The title of Gabbard and Tremlow’s book, With the Eyes of the Mind, is taken from Goethe’s autobiography Poetry and Truth, Part 3, Book Eleven, which describes a curious episode in which Goethe was confronted by his own double. He had just taken leave of Frederika, a girl he had been temp
ted to marry, and was in a state of gloom:
I now rode along the footpath towards Drusenheim, and here one of the most singular premonitions took possession of me. I saw, not with the eyes of the body, but with the eyes of the mind, my own figure coming towards me, on horseback and on the same road, attired in a dress which I had never worn: — it was the grey of a pike, with something of gold in it. As soon as I shook myself out of this dream, the figure disappeared. It is strange, however, that eight years later, I found myself on the very road, to pay one more visit to Frederika, in the dress of which I had dreamed, and which I was wearing not from choice but by accident … .
It looks as if Goethe’s ‘superconscious mind’ was attempting to relieve his depression by showing him a picture of himself returning to see Frederika in eight years’ time — and in fact it did have that effect: ‘the strange illusion calmed me in those moments of parting.’
The German for ‘double’ is doppelgänger, but the above case is obviously an example of premonition rather than of the ‘projection’ of a double.
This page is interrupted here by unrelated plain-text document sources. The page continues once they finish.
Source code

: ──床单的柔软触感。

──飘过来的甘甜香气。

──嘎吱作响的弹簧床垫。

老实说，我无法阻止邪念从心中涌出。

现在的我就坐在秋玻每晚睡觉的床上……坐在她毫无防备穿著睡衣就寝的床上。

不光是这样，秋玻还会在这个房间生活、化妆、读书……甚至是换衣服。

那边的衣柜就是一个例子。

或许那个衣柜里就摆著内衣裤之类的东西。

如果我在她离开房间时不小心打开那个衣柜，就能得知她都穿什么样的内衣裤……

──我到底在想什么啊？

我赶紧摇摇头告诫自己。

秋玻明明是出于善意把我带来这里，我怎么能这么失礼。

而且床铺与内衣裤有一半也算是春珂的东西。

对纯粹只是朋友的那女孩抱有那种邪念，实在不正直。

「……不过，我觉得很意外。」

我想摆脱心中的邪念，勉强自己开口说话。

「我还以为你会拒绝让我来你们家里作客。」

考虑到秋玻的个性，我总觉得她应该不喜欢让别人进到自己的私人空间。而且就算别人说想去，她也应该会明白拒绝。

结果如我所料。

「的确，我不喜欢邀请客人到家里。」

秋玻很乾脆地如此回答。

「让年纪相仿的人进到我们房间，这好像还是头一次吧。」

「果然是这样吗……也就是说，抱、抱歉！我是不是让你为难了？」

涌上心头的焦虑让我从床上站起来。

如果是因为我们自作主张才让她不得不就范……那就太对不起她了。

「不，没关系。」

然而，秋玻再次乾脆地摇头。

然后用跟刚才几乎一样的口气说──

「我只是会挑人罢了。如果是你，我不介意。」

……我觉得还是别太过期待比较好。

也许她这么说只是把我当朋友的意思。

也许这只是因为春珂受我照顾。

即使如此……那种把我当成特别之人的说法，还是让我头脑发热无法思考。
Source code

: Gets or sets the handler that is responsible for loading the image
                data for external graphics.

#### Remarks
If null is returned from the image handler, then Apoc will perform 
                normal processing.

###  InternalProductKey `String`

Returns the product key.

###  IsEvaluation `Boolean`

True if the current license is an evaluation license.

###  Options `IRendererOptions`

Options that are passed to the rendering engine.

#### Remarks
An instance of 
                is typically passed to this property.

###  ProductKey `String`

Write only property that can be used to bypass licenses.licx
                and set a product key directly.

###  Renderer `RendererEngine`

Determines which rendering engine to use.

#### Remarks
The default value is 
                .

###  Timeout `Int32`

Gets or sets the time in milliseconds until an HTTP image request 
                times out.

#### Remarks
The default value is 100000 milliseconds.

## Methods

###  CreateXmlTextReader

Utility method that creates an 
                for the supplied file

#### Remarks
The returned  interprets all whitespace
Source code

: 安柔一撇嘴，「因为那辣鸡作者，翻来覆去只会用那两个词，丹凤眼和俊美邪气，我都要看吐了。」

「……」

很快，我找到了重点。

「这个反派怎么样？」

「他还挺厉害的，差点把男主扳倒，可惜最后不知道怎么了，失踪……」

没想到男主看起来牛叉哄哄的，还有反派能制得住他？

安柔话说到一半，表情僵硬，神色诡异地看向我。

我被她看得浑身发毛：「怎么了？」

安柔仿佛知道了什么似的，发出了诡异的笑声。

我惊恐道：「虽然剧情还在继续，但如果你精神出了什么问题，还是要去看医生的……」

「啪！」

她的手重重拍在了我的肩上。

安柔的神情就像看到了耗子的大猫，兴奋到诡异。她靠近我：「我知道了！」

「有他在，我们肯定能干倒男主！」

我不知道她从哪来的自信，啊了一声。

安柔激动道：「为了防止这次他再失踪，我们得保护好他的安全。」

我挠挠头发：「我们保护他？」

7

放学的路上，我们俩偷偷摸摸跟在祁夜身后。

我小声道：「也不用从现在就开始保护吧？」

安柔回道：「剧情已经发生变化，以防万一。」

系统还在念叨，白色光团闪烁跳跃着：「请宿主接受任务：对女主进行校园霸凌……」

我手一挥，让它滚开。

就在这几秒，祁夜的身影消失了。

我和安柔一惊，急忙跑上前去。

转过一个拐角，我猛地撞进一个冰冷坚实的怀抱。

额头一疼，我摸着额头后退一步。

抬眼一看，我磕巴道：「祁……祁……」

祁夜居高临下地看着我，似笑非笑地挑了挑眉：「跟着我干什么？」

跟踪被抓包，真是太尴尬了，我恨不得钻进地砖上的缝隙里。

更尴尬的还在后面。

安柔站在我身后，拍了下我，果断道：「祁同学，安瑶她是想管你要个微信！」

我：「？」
On another occasion, however, Goethe saw a genuine doppelgänger. It was of his friend Friedrich, who was apparently strolling along the street in front of Goethe after a heavy shower. The odd thing was that Friedrich was wearing Goethe’s dressing-gown. Goethe arrived home to find Friedrich — in the same dressing-gown — standing in front of the fire. He had been caught in the rain and had borrowed Goethe’s dressing-gown while his own coat dried out.